** Data follows **
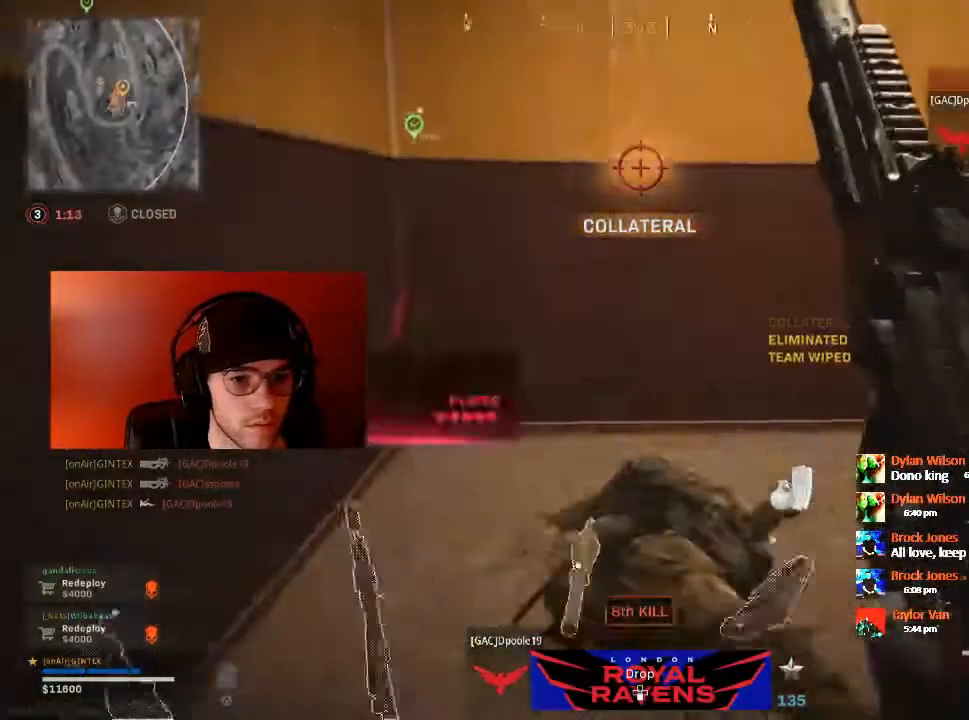
{"buttons": ["L2"], "left_stick": "up-left", "right_stick": "right", "button_events": [[250, "L2", "down"]]}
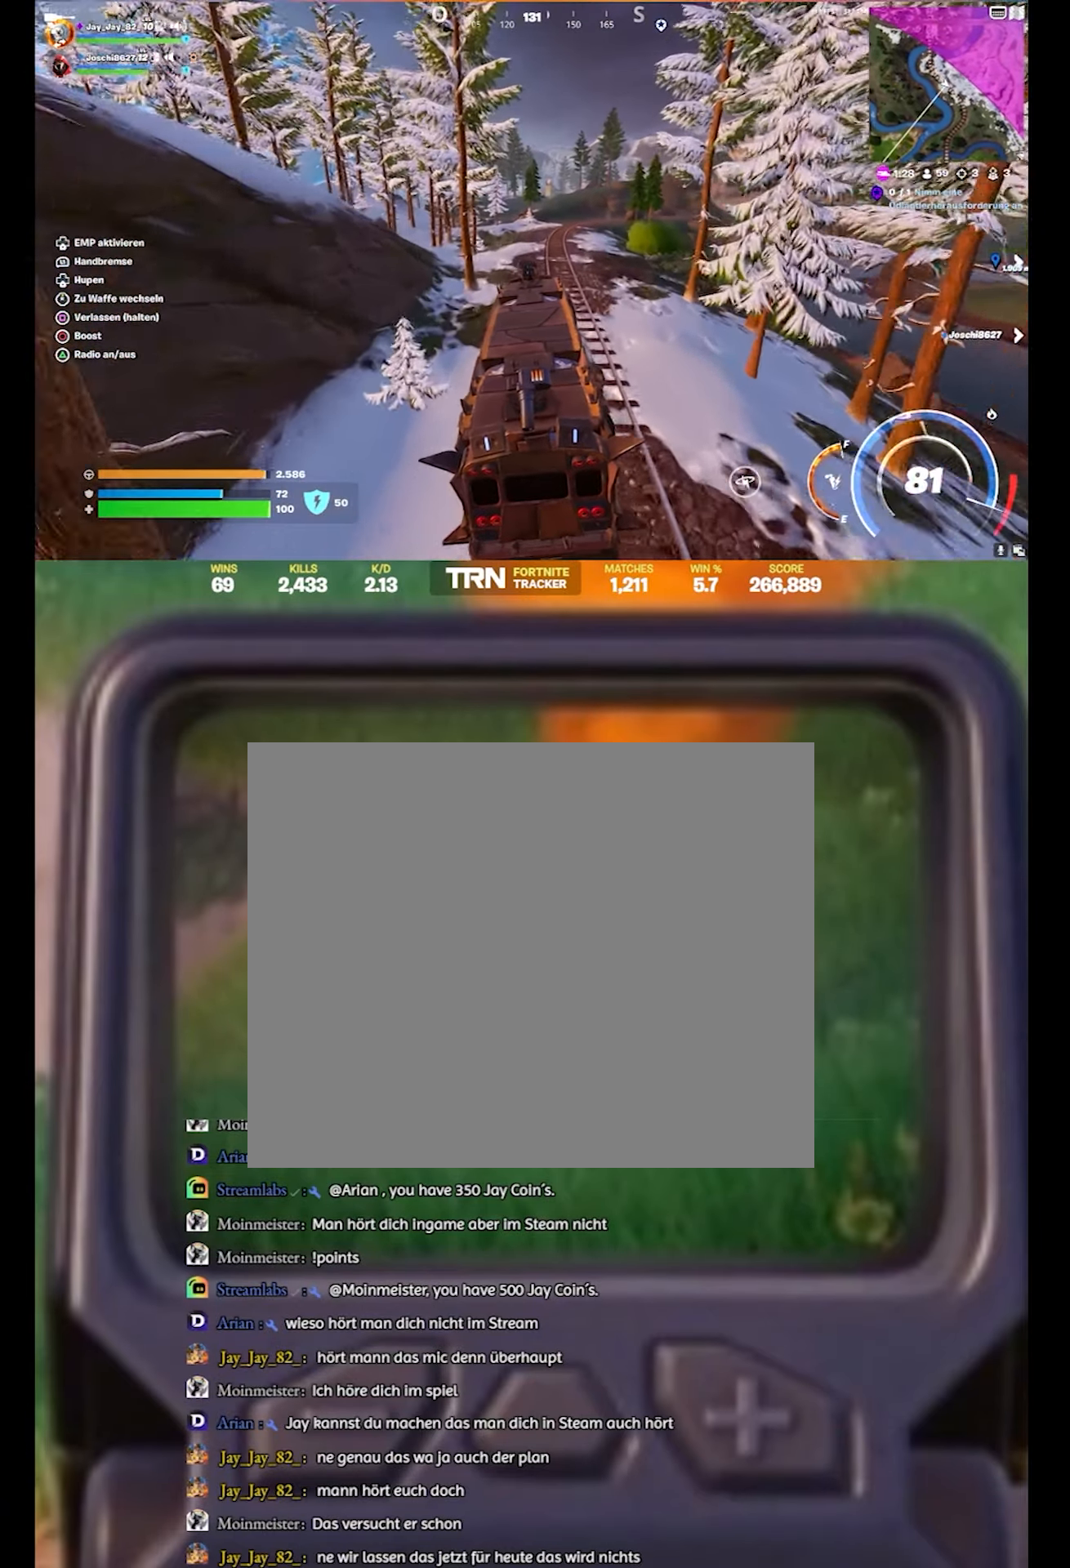
Gameplay with a controller (PlayStation layout); each line is a JSON object with the inputs held at the frame after it. "events" lists button and stick changes between this image and that frame as [ms after this image, input, new state], when the widget could be followed in between.
{"buttons": ["R2"], "left_stick": "up", "right_stick": "center", "events": []}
** End of Data **
◆ Exercise goal
Exact retyping is required: the line with "Gameplay with a" through the end of the data, both ends included, and no other line.

◆ Result
Gameplay with a controller (PlayStation layout); each line is a JSON object with the inputs held at the frame after it. "events" lists button and stick changes between this image and that frame as [ms after this image, input, new state], when the widget could be followed in between.
{"buttons": ["R2"], "left_stick": "up", "right_stick": "center", "events": []}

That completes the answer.